Acceptance: a full guided pass over all screens produces one PNG per captured screen, with statuses/notes saved and resumable across app restarts.


[✅] E7 — Gallery, Manifest & Reports (M7)

Goal: Persist run metadata and make captured runs browsable and reportable.

[✅] S7.1 — Manifest

  • [✅] T7.1.1 Write per-run manifest.json (runId, device {avd,api}, app {package,gitSha,versionName}, harnessVersion, per-screen records, summary). (RunReporter, unit-tested)
  • [✅] T7.1.2 Capture the playground git SHA + versionName at run start. (adb dumpsys package + git rev-parse)

[✅] S7.2 — Gallery & reports

  • [✅] T7.2.1 Gallery screen: pick a run, grid of thumbnails by category, click to view full-size.
  • [✅] T7.2.2 Export Markdown + CSV report alongside the manifest on run completion.
  • [✅] T7.2.3 Show capture coverage (captured/skipped/failed) per run.

Acceptance: completing a run writes manifest + reports; the Gallery browses any run's screenshots with metadata.


[✅] E8 — Polish, Docs & Git Hygiene (M8)

Goal: Production-quality finish: reliable build, documentation, and committed outputs.
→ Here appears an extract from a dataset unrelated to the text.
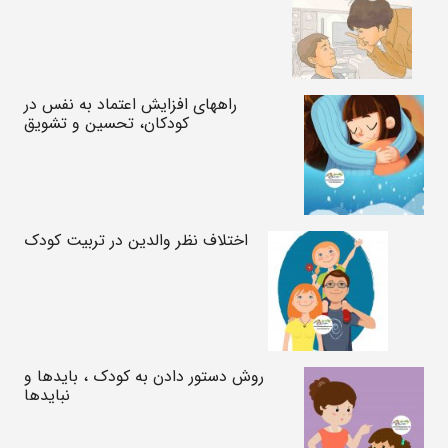
راههای افزایش اعتماد به نفس در
کودکان، تحسین و تشویق
اختلاف نظر والدین در تربیت کودک
روش دستور دادن به کودک ، بایدها و
نبایدها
[✅] S8.1 — Build reliability (CocoaPods / chruby)

  • [✅] T8.1.1 Makefile activates chruby Ruby 3.4.4 before flutter build/run macos (run/build/test/analyze/verify/catalog targets).
  • [✅] T8.1.2 Documented the toolchain requirement (README); clean flutter build macos verified repeatedly.

[✅] S8.2 — Docs

  • [✅] T8.2.1 README.md (prereqs, first-run wizard, capture pass, output layout, make targets).
  • [✅] T8.2.2 Architecture notes (channel API, services, schemas) in README + docs/adding-a-screen.md recipe.

[✅] S8.3 — Git hygiene

  • [✅] T8.3.1 .gitignore ignores .dart_tool//build//Pods/ephemeral; per D20 screenshots/ + .harness/ are committed (verified not-ignored).
  • [✅] T8.3.2 No secrets/keystores tracked; repo-root .gitignore reconciled.

[🟢] S8.4 — QA

  • [🟢] T8.4.1 Pipeline verified end-to-end on-device: SDK bootstrap → AVD boot → build → install → launch → capture (full GUI guided pass pending user verification).
  • [✅] T8.4.2 Empty/error states handled (no emulator, build/install/launch failure, capture failure surface messages).
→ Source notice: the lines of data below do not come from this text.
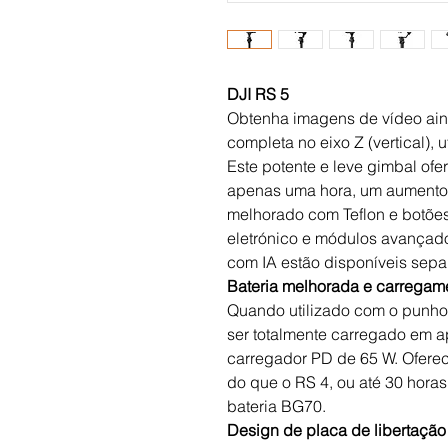
DJI RS 5
Obtenha imagens de vídeo ain
completa no eixo Z (vertical), 
Este potente e leve gimbal o
apenas uma hora, um aumento 
melhorado com Teflon e botões
eletrónico e módulos avança
com IA estão disponíveis sep
Bateria melhorada e carregam
Quando utilizado com o punho
ser totalmente carregado em a
carregador PD de 65 W. Ofere
do que o RS 4, ou até 30 hora
bateria BG70.
Design de placa de libertaçã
Acceptance: a fresh checkout can, with documented steps, run the full pipeline and produce a committed run with screenshots, manifest, and reports.


Cross-cutting Definition of Done

  • flutter analyze clean; app builds & runs on macOS.
  • Every long-running op streams live output and is cancellable.
  • All decisions D1–D20 honored.
  • Screenshots land in NativePlatformKit-testharness/screenshots/ per D18.

Risks & watch-items

  • CocoaPods/chruby build env (D4) — mitigated by S8.1; primary integration risk.
  • Emulator image download size/network (E2) and arm64 boot performance (E3).
  • Catalog drift if the playground's navigation changes — coverage check (T5.2.3) guards this.
  • Repo size from committing all runs (D20) — accepted by decision.